** BEGIN SOURCE PASSAGE **
I've temporarily blocked Zixim because he keeps tagging Home Assistant developers across both GitHub and the community forums. Online harassment campaigns are a violation of our CLA.

If people know of a fix, feel free to work on it and open a PR.

danielbrunt57 commented 3 years ago

I had trouble with this back when I was trying to configure a REST sensor. I managed to get it working via adding trusted_networks to my config, using http://192.168.1.104:8123 and also installing ADGuard to hold my static IP entries. That was a while ago so I think that is all I did to get the REST sensor working. The issue seemed to be with using my TELUS router for DNS where I had static entries defined and I recall there being an error related to DNSSEC which TELUS does not support. The other issue was I needed to use https://xxx.duckdns.org for internal URL and make it resolve to the local IP of HA which I think ADGuard allowed me to pull off.
** END SOURCE PASSAGE **
** BEGIN DATASET **
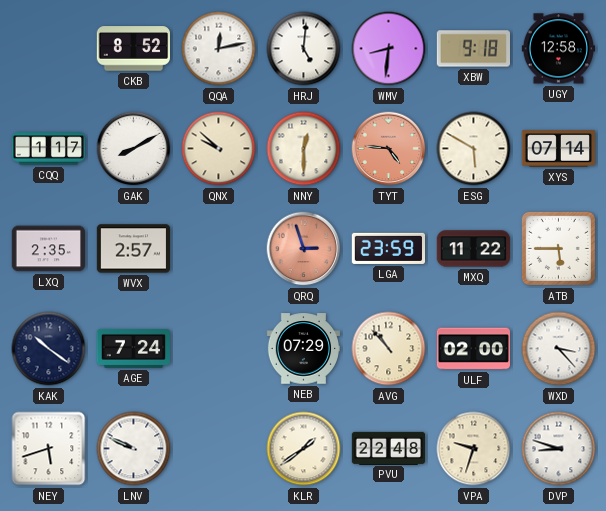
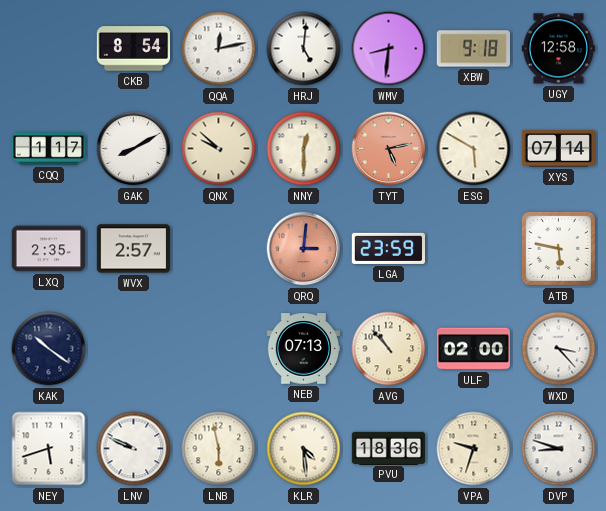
CKB: 8:52 -> 8:54
TYT: 4:46 -> 5:13
QRQ: 2:57 -> 3:01
MXQ: 11:22 -> none
ATB: 5:45 -> 5:47
AGE: 7:24 -> none
NEB: 07:29 -> 07:13
LNB: none -> 5:58
KLR: 1:39 -> 4:29
PVU: 22:48 -> 18:36
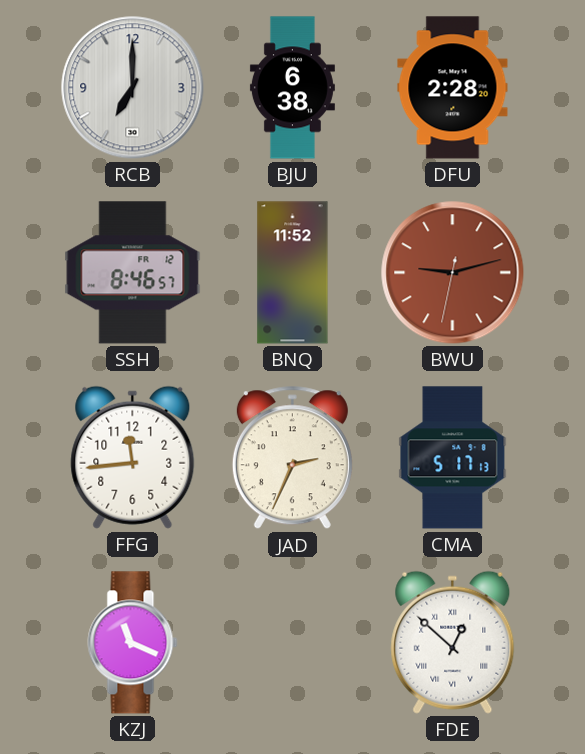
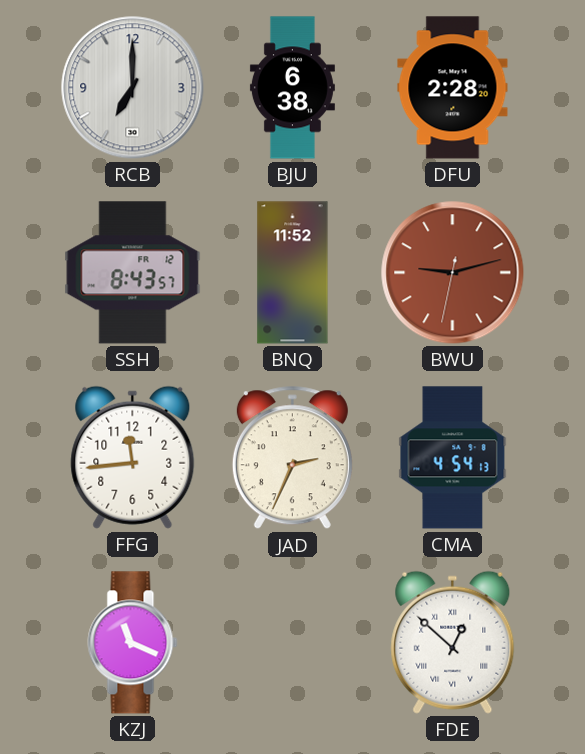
SSH: 8:46 -> 8:43
CMA: 5:17 -> 4:54
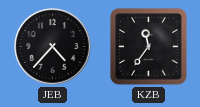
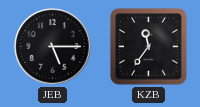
JEB: 4:37 -> 5:15
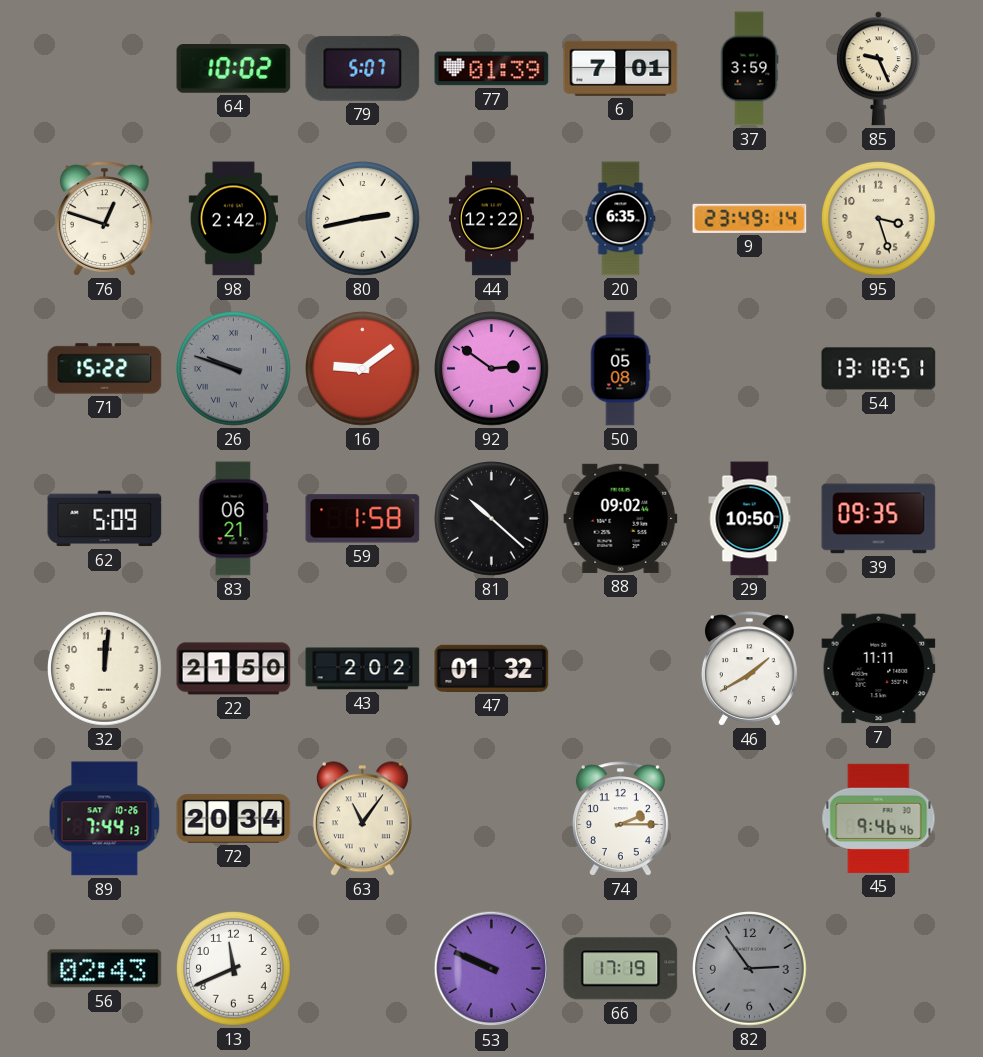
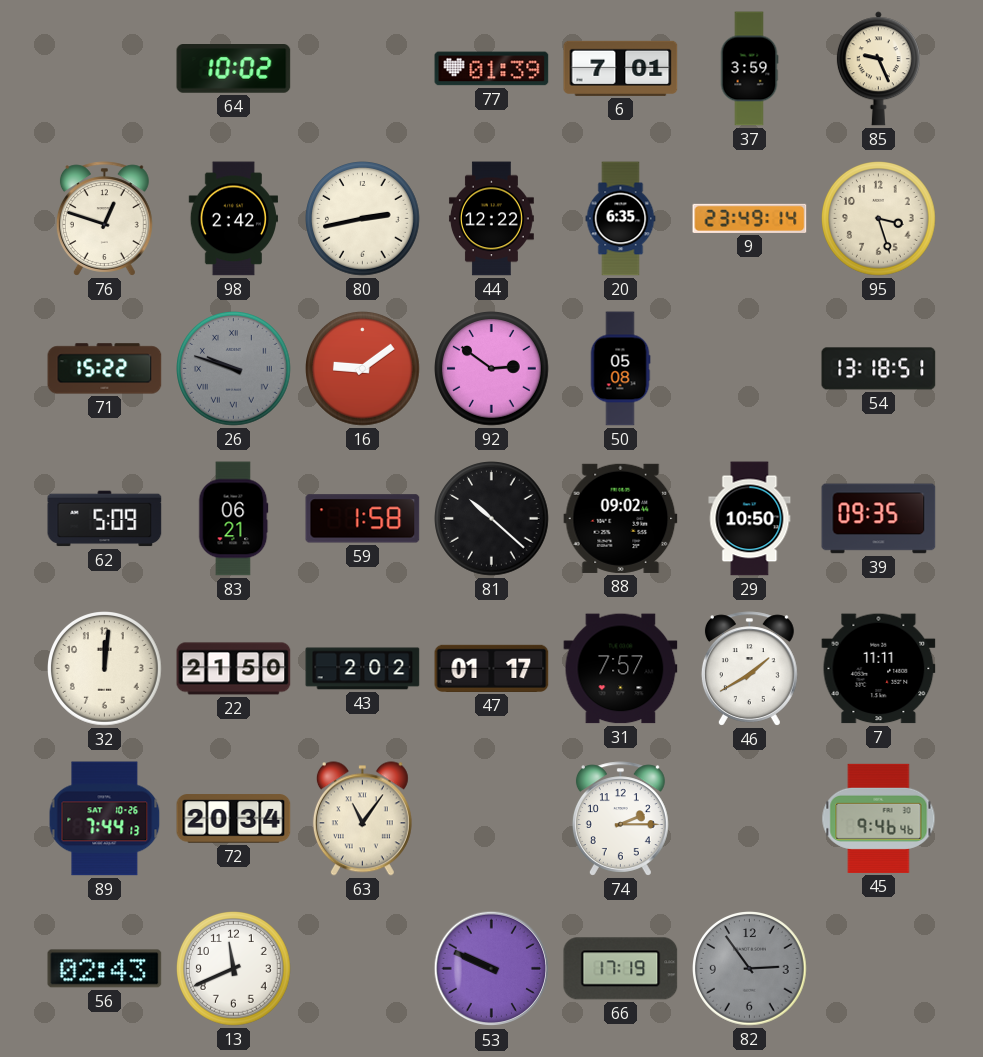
79: 5:07 -> none
47: 01:32 -> 01:17
31: none -> 7:57
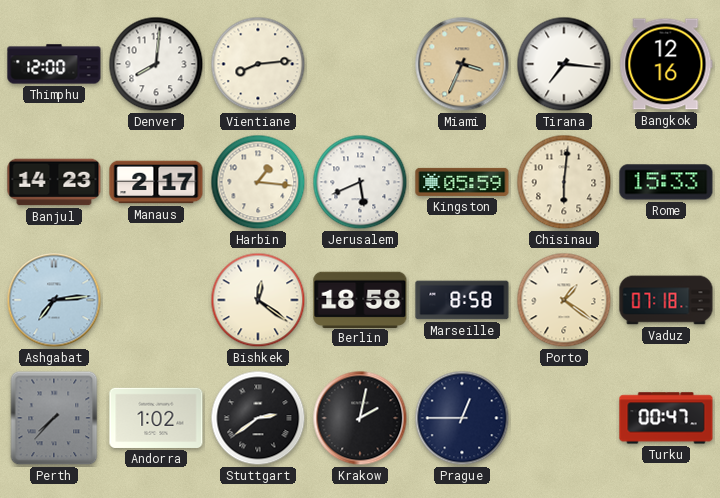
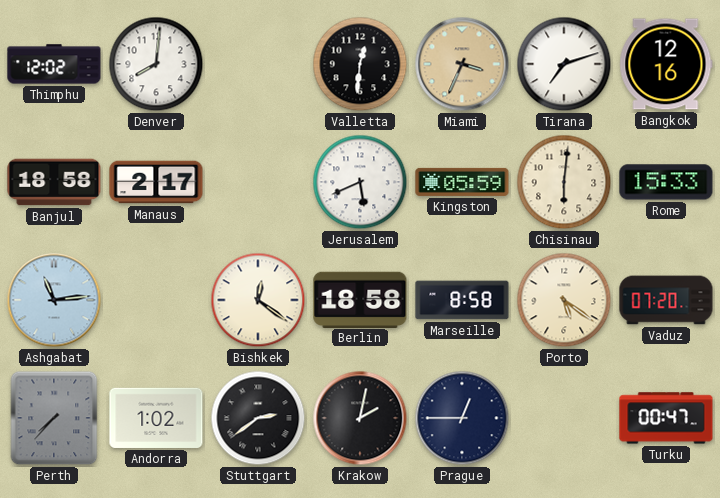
Thimphu: 12:00 -> 12:02
Vientiane: 8:14 -> none
Valletta: none -> 12:31
Tirana: 7:16 -> 7:12
Banjul: 14:23 -> 18:58
Harbin: 1:16 -> none
Ashgabat: 7:14 -> 11:14
Porto: 1:21 -> 5:21
Vaduz: 07:18 -> 07:20
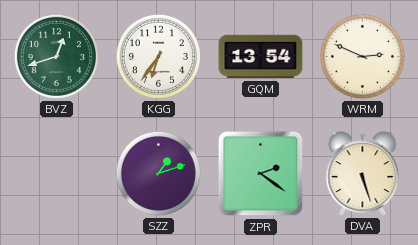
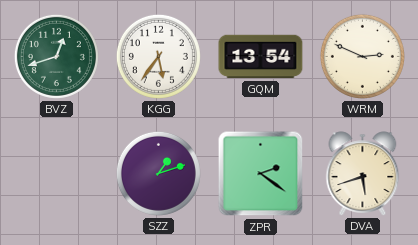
KGG: 6:36 -> 5:36
DVA: 5:27 -> 5:42
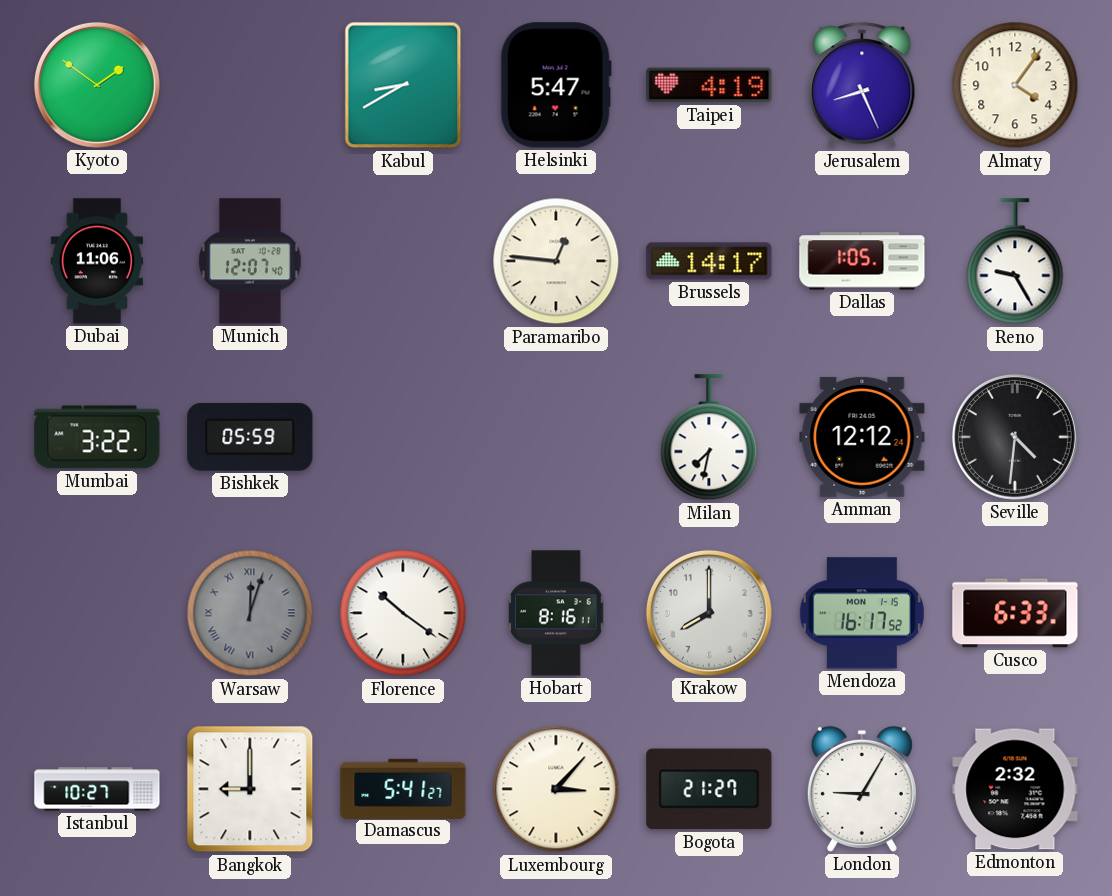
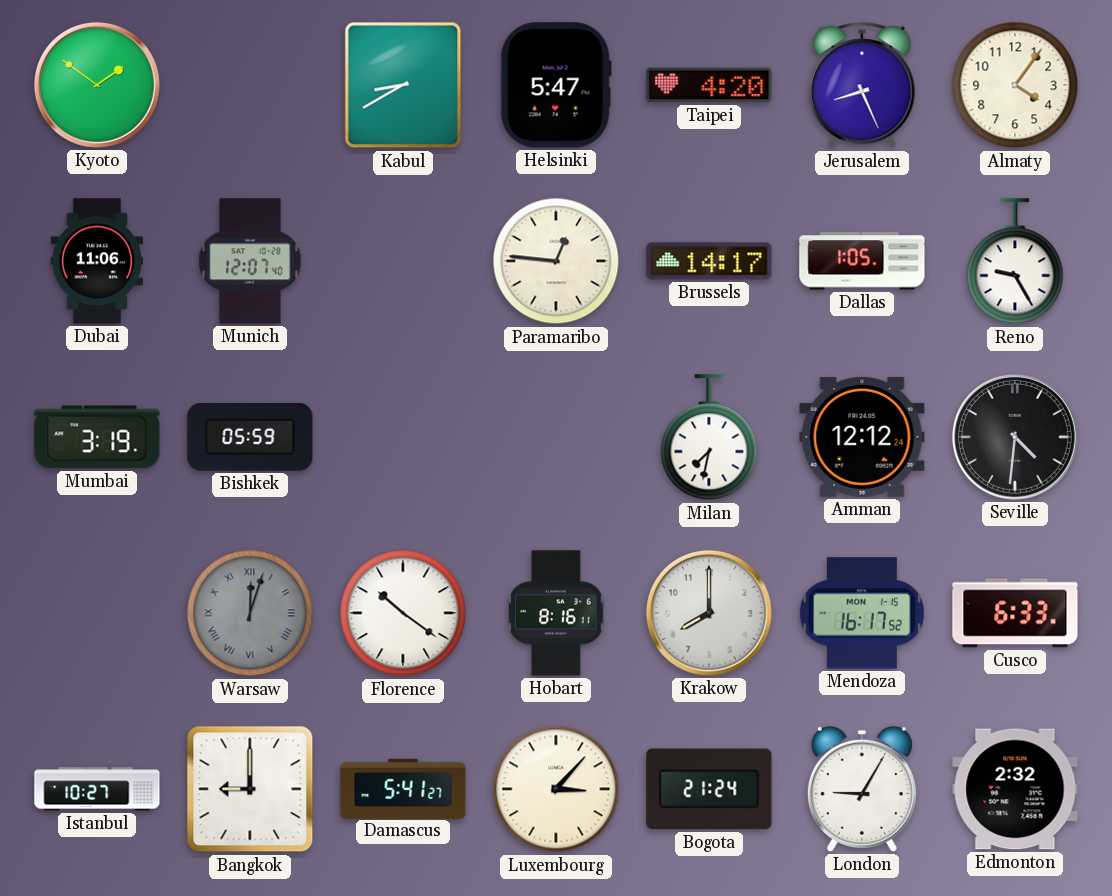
Taipei: 4:19 -> 4:20
Mumbai: 3:22 -> 3:19
Bogota: 21:27 -> 21:24
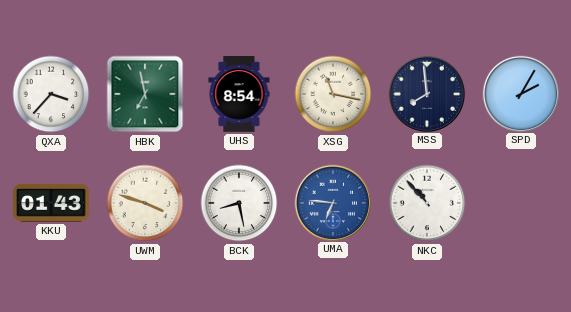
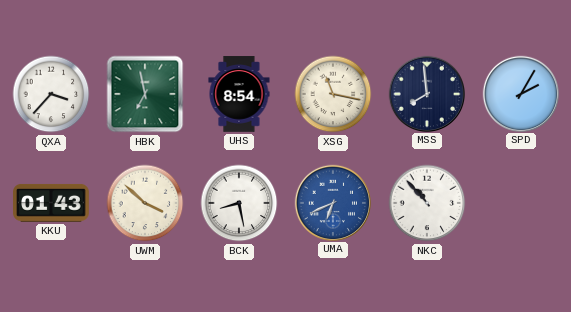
UWM: 3:48 -> 3:52
UMA: 6:46 -> 6:41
** END DATASET **
TO BE DONE =>
Please copy out the Home Assistant thread excerpt in full, word for word. The listing is separate material.

RESPONSE =>
I've temporarily blocked Zixim because he keeps tagging Home Assistant developers across both GitHub and the community forums. Online harassment campaigns are a violation of our CLA.

If people know of a fix, feel free to work on it and open a PR.

danielbrunt57 commented 3 years ago

I had trouble with this back when I was trying to configure a REST sensor. I managed to get it working via adding trusted_networks to my config, using http://192.168.1.104:8123 and also installing ADGuard to hold my static IP entries. That was a while ago so I think that is all I did to get the REST sensor working. The issue seemed to be with using my TELUS router for DNS where I had static entries defined and I recall there being an error related to DNSSEC which TELUS does not support. The other issue was I needed to use https://xxx.duckdns.org for internal URL and make it resolve to the local IP of HA which I think ADGuard allowed me to pull off.